By the time she got to high school, Alyson Hasty was nearly burned out on gymnastics. She had been training as a gymnast since she was a tyke, and when her sophomore year arrived, she’d had enough.
“I’d been a gymnast forever,” Hasty says. “I quit my sophomore year and wanted to do something else. My coach said, ‘You should try pole vaulting because gymnasts are usually good at it.’”
A year later she was winning championships in the pole vault for Brentwood Academy. During her junior year she cleared 11 feet 3 inches and set the regional record. She won the state championship that year in a jump off. She vaulted 11-4 her senior year, winning the state championship again.

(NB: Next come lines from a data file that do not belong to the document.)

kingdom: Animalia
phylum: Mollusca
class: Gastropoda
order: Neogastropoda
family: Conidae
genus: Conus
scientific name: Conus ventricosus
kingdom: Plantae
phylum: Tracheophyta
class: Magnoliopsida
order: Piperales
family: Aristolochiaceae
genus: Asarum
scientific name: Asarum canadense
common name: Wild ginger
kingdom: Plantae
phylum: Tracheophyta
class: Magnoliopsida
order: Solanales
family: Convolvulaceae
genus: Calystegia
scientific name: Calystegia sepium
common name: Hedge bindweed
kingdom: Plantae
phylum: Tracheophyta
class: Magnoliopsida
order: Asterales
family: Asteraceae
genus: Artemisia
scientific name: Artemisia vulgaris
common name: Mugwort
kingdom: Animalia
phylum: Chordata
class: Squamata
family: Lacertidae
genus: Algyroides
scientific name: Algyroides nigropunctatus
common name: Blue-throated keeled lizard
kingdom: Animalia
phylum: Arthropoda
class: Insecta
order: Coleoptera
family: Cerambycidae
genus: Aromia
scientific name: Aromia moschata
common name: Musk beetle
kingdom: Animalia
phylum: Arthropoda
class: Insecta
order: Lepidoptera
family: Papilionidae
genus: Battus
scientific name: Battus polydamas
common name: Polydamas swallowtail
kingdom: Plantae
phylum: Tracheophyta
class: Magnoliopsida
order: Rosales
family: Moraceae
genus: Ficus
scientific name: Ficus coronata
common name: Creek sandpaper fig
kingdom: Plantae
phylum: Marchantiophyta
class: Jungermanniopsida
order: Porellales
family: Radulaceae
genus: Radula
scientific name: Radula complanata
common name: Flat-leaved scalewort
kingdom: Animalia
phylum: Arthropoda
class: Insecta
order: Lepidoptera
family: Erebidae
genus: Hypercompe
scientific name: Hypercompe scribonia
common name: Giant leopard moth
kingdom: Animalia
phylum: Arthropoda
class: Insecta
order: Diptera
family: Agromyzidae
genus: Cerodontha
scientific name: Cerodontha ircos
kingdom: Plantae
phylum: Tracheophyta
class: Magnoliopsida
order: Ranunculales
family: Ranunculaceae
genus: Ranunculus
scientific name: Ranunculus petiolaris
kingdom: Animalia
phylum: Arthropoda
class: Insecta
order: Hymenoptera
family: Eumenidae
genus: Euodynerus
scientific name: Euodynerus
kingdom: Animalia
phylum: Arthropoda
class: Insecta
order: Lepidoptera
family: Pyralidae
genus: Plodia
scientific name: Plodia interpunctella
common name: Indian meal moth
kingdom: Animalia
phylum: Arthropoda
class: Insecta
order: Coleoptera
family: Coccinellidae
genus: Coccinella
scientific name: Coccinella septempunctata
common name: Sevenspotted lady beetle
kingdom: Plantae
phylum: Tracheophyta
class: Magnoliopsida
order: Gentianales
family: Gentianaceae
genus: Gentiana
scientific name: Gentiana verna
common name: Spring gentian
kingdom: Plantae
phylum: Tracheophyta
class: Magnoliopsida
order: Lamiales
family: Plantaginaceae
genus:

During the summers she was trained by noted Nashville track and field coach Bill Ethridge. “A lot of kids from private schools would come to work with Bill,” she says. “It was really fun to have a small group of people who weren’t necessarily from my school to work out with.”
Ethridge passed away before Hasty’s high school career was over, but his network of coaches in the track and field community had become aware of Hasty and her rise to pole-vaulting prominence. One of those coaches was Clark Humphreys, an assistant track and field coach at Vanderbilt—just a hop, skip and jump from Hasty’s hometown of Brentwood, Tenn.
As it turns out, Humphreys shared another connection with Hasty: He too had won state high school championships in the pole vault as a student at Brentwood Academy.
“When I first started thinking about her, I truly did not think of that connection,” says Humphreys. “An old teammate of mine, who is an assistant coach at Brentwood Academy, was the one who brought it to my attention that the boys’ school record holder could coach the girls’ school record holder.”
Convincing Hasty to stay close to home was a challenge. As with many young people, she was interested in putting some distance between herself and her hometown. “My junior year I thought this was the only place where I would not come,” she says. “My parents always wanted me to come to Vanderbilt. Because they wanted me to come so much, I thought I didn’t want to come. But things just worked out.”
Alyson’s mother, Alyssa Hasty, PhD’99, is an associate professor and researcher in the molecular physiology and biophysics department at Vanderbilt. Her father, Alan Hasty, is an executive with Nissan. Except for a two-year stint in Japan as a young child, Alyson has always lived in this area.
“I had talked to UT a little bit and a few smaller schools,” she says of her decision-making process. During her junior year Hasty was mistakenly listed as a sophomore in a local newspaper report about her state championship. “That kind of messed things up because if you’re a sophomore, schools can’t talk to you. I don’t know if things would’ve been different if I’d been listed correctly. Coach Humphreys started to talk to me, and it seemed like a really good fit. I came on a visit and loved it.”
As do all Vanderbilt freshmen, Hasty lives in The Commons, the university’s residential community for first-year students. “I’m in a triple,” she says of the accommodations. “Both of the other girls are from here, too. One of them is a soccer player, and the other one went to school with my boyfriend in high school. It was just a crazy thing, but we all wound up blending perfectly.”
Hasty is majoring in child development, so being housed on the Peabody campus in The Commons is a bonus. “My classes are about a five-minute walk from my door.” She has spent summers teaching gymnastics to preschoolers. “I love children. I’d love to do some kind of family counseling or something in that area,” she says of life after Vanderbilt.
Life close to home has worked out well, too. She has the out-of-the-nest space she wanted and more. “It’s been really good,” she says. “It’s also been nice on weekends to be able to go home right down the road.”
Weekend trips home are few and far between this spring, however, as track and field is in full swing. “In high school there was some indoor competition, but not much. In college you have indoor and outdoor. They back up to each other. We came back from Christmas break a few days early and had our first meet that next weekend. For the most part, we’re traveling almost every weekend.”